The spark of renewed growth that Imperial Brands promised investors has fizzled before it heated up. The regulatory cloud enveloping e-cigarettes in the United States has also choked the traditional tobacco company.

On Wednesday, investors in the British group celebrated as U.S. rivals Altria and Philip Morris International dropped talks about a possible $200 billion merger. One reason the deal flopped is because U.S. regulators have turned against vapour-based cigarette alternatives. The blowback is particularly aimed at Juul Labs, a maker of flavoured vaping products much loved by underaged teens, which is 35% owned by Altria.

Imperial Brands cannot escape the fallout, though. On Thursday, the company run by Alison Cooper said it expected revenue at its Next Generation Product division – which makes e-cigarettes, powders and heated tobacco – to grow by 50% in the year to the end of September. That’s a dramatic drop from the 245% top line increase Imperial Brands reported for the six months to March. UBS analysts now expect the division to generate full-year revenue of 280 million pounds, implying second-half revenue will be lower than in the previous six months.

Suspicion that vaping can lead to severe lung-related illnesses has prompted retailers to stop ordering the products and caused consumers to think twice. A Reuters poll conducted last week found that 63% of American adults disagreed that vaping is healthier than traditional cigarettes, up 16 percentage points from a similar poll in 2016.

With estimated revenue of 9 billion pounds in the current financial year the vaping slowdown is a minor blip for the maker of declining cigarette brands like Winston and Gauloises. Unlike Altria, which poured almost $13 billion in Juul, Imperial Brands’ e-cigarette investments have been modest. However, Thursday’s warning is a setback for a division earmarked to produce revenue of up to 1.5 billion pounds by 2020.
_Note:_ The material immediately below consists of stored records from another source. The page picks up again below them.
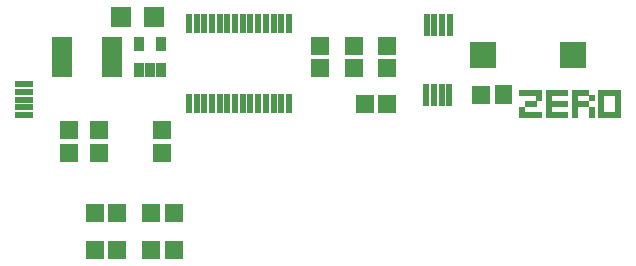
<source format=gbr>
%FSLAX34Y34*%
%MOMM*%
%LNSMDMASK_TOP*%
G71*
G01*
%ADD10R, 1.55X0.60*%
%ADD11R, 0.62X1.52*%
%ADD12R, 0.85X1.26*%
%ADD13R, 1.70X3.40*%
%ADD14R, 0.62X1.98*%
%ADD15R, 1.50X1.60*%
%ADD16R, 1.60X1.50*%
%ADD17R, 2.20X2.20*%
%ADD18R, 0.50X0.50*%
%ADD19R, 1.80X1.80*%
%LPD*%
X67279Y851650D02*
G54D10*
D03*
X67279Y845150D02*
G54D10*
D03*
X67279Y838650D02*
G54D10*
D03*
X67279Y832150D02*
G54D10*
D03*
X67279Y825650D02*
G54D10*
D03*
X291272Y834812D02*
G54D11*
D03*
X284772Y834812D02*
G54D11*
D03*
X278272Y834812D02*
G54D11*
D03*
X271772Y834812D02*
G54D11*
D03*
X265272Y834812D02*
G54D11*
D03*
X258772Y834812D02*
G54D11*
D03*
X252272Y834812D02*
G54D11*
D03*
X245772Y834812D02*
G54D11*
D03*
X239272Y834812D02*
G54D11*
D03*
X232772Y834812D02*
G54D11*
D03*
X226272Y834812D02*
G54D11*
D03*
X219772Y834812D02*
G54D11*
D03*
X213272Y834812D02*
G54D11*
D03*
X206772Y834812D02*
G54D11*
D03*
X291272Y903684D02*
G54D11*
D03*
X284772Y903684D02*
G54D11*
D03*
X278272Y903684D02*
G54D11*
D03*
X271772Y903684D02*
G54D11*
D03*
X265272Y903684D02*
G54D11*
D03*
X258772Y903684D02*
G54D11*
D03*
X252272Y903684D02*
G54D11*
D03*
X245772Y903684D02*
G54D11*
D03*
X239272Y903684D02*
G54D11*
D03*
X232772Y903684D02*
G54D11*
D03*
X226272Y903684D02*
G54D11*
D03*
X219772Y903684D02*
G54D11*
D03*
X213272Y903684D02*
G54D11*
D03*
X206772Y903684D02*
G54D11*
D03*
X291272Y902890D02*
G54D11*
D03*
X284772Y902890D02*
G54D11*
D03*
X278272Y902890D02*
G54D11*
D03*
X271772Y902890D02*
G54D11*
D03*
X265272Y902890D02*
G54D11*
D03*
X258772Y902890D02*
G54D11*
D03*
X252272Y902890D02*
G54D11*
D03*
X245772Y902890D02*
G54D11*
D03*
X239272Y902890D02*
G54D11*
D03*
X232772Y902890D02*
G54D11*
D03*
X226272Y902891D02*
G54D11*
D03*
X219772Y902890D02*
G54D11*
D03*
X213272Y902890D02*
G54D11*
D03*
X206772Y902890D02*
G54D11*
D03*
X291272Y835606D02*
G54D11*
D03*
X284772Y835606D02*
G54D11*
D03*
X278272Y835606D02*
G54D11*
D03*
X271772Y835606D02*
G54D11*
D03*
X265272Y835606D02*
G54D11*
D03*
X258772Y835606D02*
G54D11*
D03*
X252272Y835606D02*
G54D11*
D03*
X245772Y835606D02*
G54D11*
D03*
X239272Y835606D02*
G54D11*
D03*
X232772Y835606D02*
G54D11*
D03*
X226272Y835606D02*
G54D11*
D03*
X219772Y835606D02*
G54D11*
D03*
X213272Y835606D02*
G54D11*
D03*
X206772Y835606D02*
G54D11*
D03*
X291272Y836003D02*
G54D11*
D03*
X284772Y836003D02*
G54D11*
D03*
X278272Y836003D02*
G54D11*
D03*
X271772Y836003D02*
G54D11*
D03*
X265272Y836003D02*
G54D11*
D03*
X258772Y836003D02*
G54D11*
D03*
X252272Y836003D02*
G54D11*
D03*
X245772Y836003D02*
G54D11*
D03*
X239272Y836003D02*
G54D11*
D03*
X232772Y836003D02*
G54D11*
D03*
X226272Y836003D02*
G54D11*
D03*
X219772Y836003D02*
G54D11*
D03*
X213272Y836003D02*
G54D11*
D03*
X206772Y836003D02*
G54D11*
D03*
X291272Y902494D02*
G54D11*
D03*
X284772Y902494D02*
G54D11*
D03*
X278272Y902494D02*
G54D11*
D03*
X271772Y902494D02*
G54D11*
D03*
X265272Y902494D02*
G54D11*
D03*
X258772Y902494D02*
G54D11*
D03*
X252272Y902494D02*
G54D11*
D03*
X245772Y902494D02*
G54D11*
D03*
X239272Y902494D02*
G54D11*
D03*
X232772Y902494D02*
G54D11*
D03*
X226272Y902494D02*
G54D11*
D03*
X219772Y902494D02*
G54D11*
D03*
X213272Y902494D02*
G54D11*
D03*
X206772Y902494D02*
G54D11*
D03*
X164306Y885627D02*
G54D12*
D03*
X183356Y885627D02*
G54D12*
D03*
X164306Y863600D02*
G54D12*
D03*
X173831Y863600D02*
G54D12*
D03*
X183356Y863600D02*
G54D12*
D03*
X141288Y874712D02*
G54D13*
D03*
X99219Y874712D02*
G54D13*
D03*
X407988Y901700D02*
G54D14*
D03*
X414487Y901700D02*
G54D14*
D03*
X407591Y842353D02*
G54D14*
D03*
X414091Y842353D02*
G54D14*
D03*
X420591Y842353D02*
G54D14*
D03*
X427091Y842353D02*
G54D14*
D03*
X420988Y901700D02*
G54D14*
D03*
X427488Y901700D02*
G54D14*
D03*
X193675Y742950D02*
G54D15*
D03*
X174675Y742950D02*
G54D15*
D03*
X193675Y711200D02*
G54D15*
D03*
X174675Y711200D02*
G54D15*
D03*
X146050Y711200D02*
G54D15*
D03*
X127050Y711200D02*
G54D15*
D03*
X146050Y742950D02*
G54D15*
D03*
X127050Y742950D02*
G54D15*
D03*
X317475Y884212D02*
G54D16*
D03*
X317475Y865212D02*
G54D16*
D03*
X346050Y884212D02*
G54D16*
D03*
X346050Y865212D02*
G54D16*
D03*
X374625Y884212D02*
G54D16*
D03*
X374625Y865212D02*
G54D16*
D03*
X454026Y842963D02*
G54D15*
D03*
G36*
X465534Y850954D02*
X480516Y850954D01*
X480517Y834972D01*
X465535Y834972D01*
X465534Y850954D01*
G37*
X532209Y876697D02*
G54D17*
D03*
X456009Y876697D02*
G54D17*
D03*
X184175Y793775D02*
G54D16*
D03*
X184175Y812775D02*
G54D16*
D03*
X130200Y793775D02*
G54D16*
D03*
X130200Y812775D02*
G54D16*
D03*
X104800Y793775D02*
G54D16*
D03*
X104800Y812775D02*
G54D16*
D03*
X488950Y844550D02*
G54D18*
D03*
X498475Y844550D02*
G54D18*
D03*
X503238Y844550D02*
G54D18*
D03*
X503238Y839788D02*
G54D18*
D03*
X498475Y835025D02*
G54D18*
D03*
X488950Y830262D02*
G54D18*
D03*
X488950Y825500D02*
G54D18*
D03*
X498475Y825500D02*
G54D18*
D03*
X503238Y825500D02*
G54D18*
D03*
X511175Y825500D02*
G54D18*
D03*
X511175Y830262D02*
G54D18*
D03*
X511175Y835025D02*
G54D18*
D03*
X511175Y839788D02*
G54D18*
D03*
X511175Y844550D02*
G54D18*
D03*
X515938Y844550D02*
G54D18*
D03*
X520700Y844550D02*
G54D18*
D03*
X515938Y835025D02*
G54D18*
D03*
X520700Y835025D02*
G54D18*
D03*
X515938Y825500D02*
G54D18*
D03*
X520700Y825500D02*
G54D18*
D03*
X533400Y844550D02*
G54D18*
D03*
X533400Y839788D02*
G54D18*
D03*
X533400Y835025D02*
G54D18*
D03*
X533400Y830262D02*
G54D18*
D03*
X533400Y825500D02*
G54D18*
D03*
X538162Y844550D02*
G54D18*
D03*
X538162Y835025D02*
G54D18*
D03*
X547688Y839788D02*
G54D18*
D03*
X547688Y830262D02*
G54D18*
D03*
X547688Y825500D02*
G54D18*
D03*
X555625Y839788D02*
G54D18*
D03*
X555625Y835025D02*
G54D18*
D03*
X555625Y830262D02*
G54D18*
D03*
X560388Y825500D02*
G54D18*
D03*
X565150Y825500D02*
G54D18*
D03*
X569912Y830262D02*
G54D18*
D03*
X569912Y835025D02*
G54D18*
D03*
X569912Y839788D02*
G54D18*
D03*
X560388Y844550D02*
G54D18*
D03*
X565150Y844550D02*
G54D18*
D03*
X149225Y908844D02*
G54D19*
D03*
X177225Y908844D02*
G54D19*
D03*
X555625Y844550D02*
G54D18*
D03*
X569912Y844550D02*
G54D18*
D03*
X569912Y825500D02*
G54D18*
D03*
X555625Y825500D02*
G54D18*
D03*
X493712Y844550D02*
G54D18*
D03*
X493712Y835025D02*
G54D18*
D03*
X493712Y825500D02*
G54D18*
D03*
X525462Y844550D02*
G54D18*
D03*
X525462Y835025D02*
G54D18*
D03*
X525462Y825500D02*
G54D18*
D03*
X542925Y844550D02*
G54D18*
D03*
X542925Y835025D02*
G54D18*
D03*
X355600Y835025D02*
G54D15*
D03*
X374600Y835025D02*
G54D15*
D03*
M02*

</source>
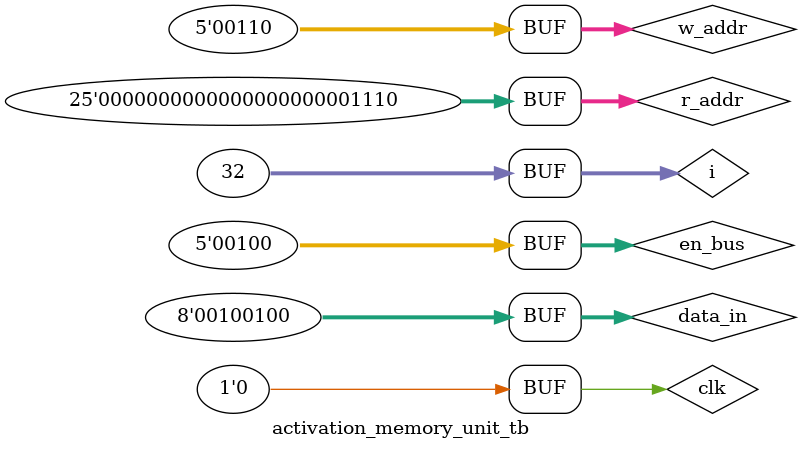
<source format=v>
`include "activation-memory-unit.v"

module activation_memory_unit_tb;

// Port connections
reg clk;
reg [4:0] en_bus;
reg [4:0] w_addr;
reg [24:0] r_addr;
reg [7:0] data_in;
reg [19:0] data_out_sels;
wire [39:0] data_outs;

activation_memory_unit dut
(
    clk, en_bus, data_out_sels, r_addr, w_addr, data_in, data_outs
);
defparam dut.ADDR_WIDTH = 5;
defparam dut.DATA_WIDTH = 8;
defparam dut.BRAM_COUNT = 5;

// Dump waveform data
initial
begin
    $dumpfile("./build/rtl-sim/vcd/activation-memory-unit.vcd");
    $dumpvars;
end

// Main simulation logic
integer i;
initial
begin
    clk = 0;
    en_bus = 1;
    r_addr = 0;
    w_addr = 0;
    data_in = 0;
    i = 0;
    #100;

    for (i = 0; i < 32; i = i + 1)
    begin
        if ((i%5 == 0) && (i != 0))
            w_addr = w_addr + 1;
        else
            w_addr = w_addr;

        data_in = (i[7:0]+8'd5);

        if (i > 16)
            r_addr = ((i-17)%31);

        #100;
        clk = !clk;
        #100;
        clk = !clk;

        en_bus = {en_bus[3:0], en_bus[4]};
    end
end

endmodule


</source>
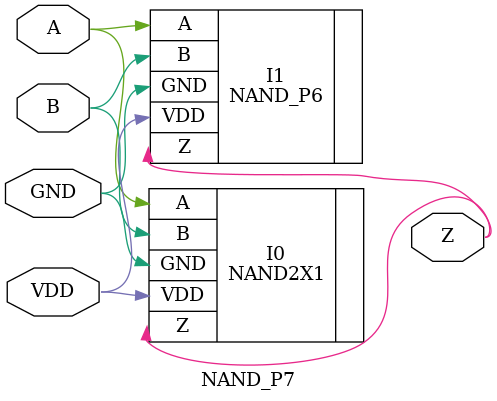
<source format=v>

module NAND_P7 (
A,B,VDD,GND,Z );
input  A;
input  B;
input  VDD;
input  GND;
output  Z;
wire VDD;
wire Z;
wire A;
wire GND;
wire B;

NAND2X1    
 I0  ( .VDD( VDD ), .Z( Z ), .A( A ), .B( B ), .GND( GND ) );

NAND_P6    
 I1  ( .VDD( VDD ), .Z( Z ), .A( A ), .B( B ), .GND( GND ) );

endmodule


</source>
Vaping may get a reprieve in May next year when the U.S. Food and Drug Administration concludes whether the products pose a health risk. Yet other countries like India have banned e-cigarettes. Imperial Brands’ slow inhaling of vaping products has spared it worse damage. But the 10% drop in the company’s share price on Thursday, which wiped 1.9 billion pounds off its market value, implies investors’ hopes for a new lease of life for nicotine have vanished in a cloud of steam.